Another thing to know about is the GIL (Global interpreter lock). Since Python is an interpreted language and threads seem to all be working at the same time, there has to be a way to insure that they are not both using the same objects at the same time. The GIL locks the interpreter so that each thread can safely use Python’s internal data structures. The lock keeps moving between threads pretty frequently (I think it’s something like every 100 bytes).

Important functions to know about from threading:
__init__: initializes thread
start: starts the thread
run: code that actually runs when thread is activated
join: when called waits for thread to finish before continuing

A very simple example:

from django.shortcuts import render_to_response
from django.template import RequestContext
import threading

class TestThread(threading.Thread):
    def run(self):
        print "%s starts" % (self.getName(),)
        import time
        time.sleep(5)
        print "%s ends" % (self.getName(),)

def threadView(request):
    testThread = TestThread()
    testThread.start()
#    testThread.join() # if you remove the first pound sign on this line the becomes synchronous.
    print "Prints right when requested just to show that the other thread is off on it's own"
    
    return render_to_response('test.html',
                              context_instance=RequestContext(request),)
Categories: Django, Python Tags:
  1. March 2nd, 2009 at 14:20 | #1

    Have to disagree. Threads are not a good solution to this problem. The issue is process management. As written, your threads will never be rejoined. Webserver processes have a lifecycle uncontrollable by you (the MaxRequestsPerChild Apache parameter and similar things in other servers) and you are messing with that by using threads.

    If you need a process with a lifecycle that is not matched by the request-response path — something long running and independent of the response — a completely separate process is definitely the right model to use. Using a thread is tying it to the response lifecycle, which wil have unintended side-effects.

  2. March 2nd, 2009 at 14:28 | #2

    I should clarify something in the previous comment: the fact that threads will never be rejoined is separate from the lifecycle management (since forcibly killing the Python process will kill the threadlets as well). But it’s two pieces of uncleanliness.

  3. March 2nd, 2009 at 14:41 | #3

    Exact type of problems that steer me away from using threads in my projects. There’s just so much to know about before really using them properly.

  4. Jökull
    March 3rd, 2009 at 02:10 | #4

    I’ve used signals and threads together for things like sending off emails. I would recommend jumping straight to a proper worker queue system like beanstalkd. You get prioritization and you can work through the queue at a set pace which uses the same amount of resources. If you’re queue is growing faster then your worker can eat through it you just throw another worker at it (with more resources).

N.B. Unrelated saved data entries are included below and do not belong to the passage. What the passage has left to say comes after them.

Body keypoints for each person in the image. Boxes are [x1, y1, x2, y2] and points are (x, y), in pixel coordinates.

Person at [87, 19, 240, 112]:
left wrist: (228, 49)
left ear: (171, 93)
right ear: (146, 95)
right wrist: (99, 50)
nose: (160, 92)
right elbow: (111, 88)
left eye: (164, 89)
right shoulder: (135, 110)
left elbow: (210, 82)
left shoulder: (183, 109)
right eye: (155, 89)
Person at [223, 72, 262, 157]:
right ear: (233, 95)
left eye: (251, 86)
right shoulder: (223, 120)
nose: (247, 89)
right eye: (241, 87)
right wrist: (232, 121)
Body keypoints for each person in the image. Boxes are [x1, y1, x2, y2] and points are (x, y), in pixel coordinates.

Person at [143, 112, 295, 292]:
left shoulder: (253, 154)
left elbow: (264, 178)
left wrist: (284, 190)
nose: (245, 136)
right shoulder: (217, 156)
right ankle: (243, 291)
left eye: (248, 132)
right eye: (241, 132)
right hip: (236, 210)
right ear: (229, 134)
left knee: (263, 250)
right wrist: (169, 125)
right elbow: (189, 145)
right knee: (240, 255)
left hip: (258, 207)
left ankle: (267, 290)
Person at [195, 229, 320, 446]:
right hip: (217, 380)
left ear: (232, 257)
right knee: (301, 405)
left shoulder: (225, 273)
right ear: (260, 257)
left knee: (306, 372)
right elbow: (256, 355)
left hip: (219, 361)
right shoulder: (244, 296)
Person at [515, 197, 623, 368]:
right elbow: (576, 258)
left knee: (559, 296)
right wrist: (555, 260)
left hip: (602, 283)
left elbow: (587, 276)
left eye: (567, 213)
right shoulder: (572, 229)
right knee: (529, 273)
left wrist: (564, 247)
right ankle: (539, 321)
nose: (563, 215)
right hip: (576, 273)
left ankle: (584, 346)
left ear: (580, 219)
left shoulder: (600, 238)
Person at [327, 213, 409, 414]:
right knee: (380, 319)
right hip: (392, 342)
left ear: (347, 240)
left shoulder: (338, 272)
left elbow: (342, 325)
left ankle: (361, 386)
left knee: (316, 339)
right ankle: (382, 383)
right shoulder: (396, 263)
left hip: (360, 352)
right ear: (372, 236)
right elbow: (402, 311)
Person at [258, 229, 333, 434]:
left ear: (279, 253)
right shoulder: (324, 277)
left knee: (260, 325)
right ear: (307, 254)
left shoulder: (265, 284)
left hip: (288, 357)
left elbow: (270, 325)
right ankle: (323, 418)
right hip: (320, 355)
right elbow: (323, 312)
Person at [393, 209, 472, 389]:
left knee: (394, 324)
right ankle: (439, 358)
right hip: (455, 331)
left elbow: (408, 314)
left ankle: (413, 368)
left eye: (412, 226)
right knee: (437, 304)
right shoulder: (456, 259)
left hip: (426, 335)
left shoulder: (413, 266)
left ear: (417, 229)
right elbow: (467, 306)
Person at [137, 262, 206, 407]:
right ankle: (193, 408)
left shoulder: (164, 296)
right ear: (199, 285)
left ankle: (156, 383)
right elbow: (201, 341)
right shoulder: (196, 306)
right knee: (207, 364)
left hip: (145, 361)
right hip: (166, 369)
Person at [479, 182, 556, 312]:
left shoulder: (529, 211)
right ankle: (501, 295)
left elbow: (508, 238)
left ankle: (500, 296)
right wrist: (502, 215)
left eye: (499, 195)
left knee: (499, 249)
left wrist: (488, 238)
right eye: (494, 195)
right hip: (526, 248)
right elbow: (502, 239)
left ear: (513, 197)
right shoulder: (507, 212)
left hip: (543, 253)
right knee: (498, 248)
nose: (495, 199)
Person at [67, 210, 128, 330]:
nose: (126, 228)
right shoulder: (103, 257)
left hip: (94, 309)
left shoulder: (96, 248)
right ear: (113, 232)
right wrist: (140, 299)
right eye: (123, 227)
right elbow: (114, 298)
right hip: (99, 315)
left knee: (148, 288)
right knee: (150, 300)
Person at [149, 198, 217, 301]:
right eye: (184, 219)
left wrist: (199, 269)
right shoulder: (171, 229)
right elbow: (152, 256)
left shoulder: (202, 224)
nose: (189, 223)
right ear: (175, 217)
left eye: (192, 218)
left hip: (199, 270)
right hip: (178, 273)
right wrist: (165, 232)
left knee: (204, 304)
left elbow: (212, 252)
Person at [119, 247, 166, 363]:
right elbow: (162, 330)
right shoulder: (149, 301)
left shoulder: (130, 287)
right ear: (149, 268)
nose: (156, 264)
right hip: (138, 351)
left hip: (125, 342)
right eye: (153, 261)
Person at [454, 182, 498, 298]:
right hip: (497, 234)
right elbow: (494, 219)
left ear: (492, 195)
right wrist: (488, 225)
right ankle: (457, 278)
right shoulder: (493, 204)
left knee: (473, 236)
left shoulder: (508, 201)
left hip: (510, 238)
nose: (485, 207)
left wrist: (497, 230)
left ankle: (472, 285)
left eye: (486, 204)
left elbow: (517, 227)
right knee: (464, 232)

  5. March 3rd, 2009 at 10:49 | #5

    Jokull, I discussed using a queue in the first post on this topic (http://iraniweb.com/blog/?p=56). Never came across beanstalkd though, seems pretty interesting, thanks.

  6. Igor G.
    April 14th, 2010 at 09:55 | #6

    michael :
    Exact type of problems that steer me away from using threads in my projects. There’s just so much to know about before really using them properly.

    Michael, I agree!

  7. Edgar
    March 18th, 2012 at 06:26 | #7

    I tried your threaded method but the site stills hangs until the process is finish. Could it be that I’m running “manage.py runserver” instead of mod_wsgi?